Tuesday, September 02, 2008

Russia: Another Rhineland

The key part of this article is that the other Russian neighbors are now fearful of also being annexed back into the Soviet block.

Would a Marine Division stationed in Ukraine make the region more stable? Or a mob of peacenik hippies who can tell the Russians how evil they are?




Russia: Another Rhineland: "Russia has announced that it will, in effect, annex the Georgian separatist regions of South Ossetia and Abkhazia. No one is willing to face down the Russians on this issue, which many of Russias neighbors see as the first of many such annexations. There is a precedent for this sort of thing, and it all began on the French-German border in 1936.
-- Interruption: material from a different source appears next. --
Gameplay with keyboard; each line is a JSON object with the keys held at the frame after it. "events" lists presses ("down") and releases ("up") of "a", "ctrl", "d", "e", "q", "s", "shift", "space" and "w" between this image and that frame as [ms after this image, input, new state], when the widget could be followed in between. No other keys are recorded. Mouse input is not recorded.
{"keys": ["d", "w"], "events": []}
Some historians see the German reoccupation of the Rhineland in 1936 as the real beginning of World War II. As part of the treaty that ended World War I, Germany agreed to keep troops out of the Rhineland (a German region on the French border). Going back in was a huge gamble for the Germans, who were in the midst of rebuilding their military, and, in 1936, much weaker than France or Britain. But neither of these countries were willing to risk the violence that might occur if they went after the 32,000 troops and police Germany sent into the Rhineland. This convinced Hitler that he could bully the Western allies, and grab neighboring countries with impunity. This worked for Austria and Czechoslovakia, but triggered World War II when Germany and Russia (by prior agreement) carved up Poland in 1939."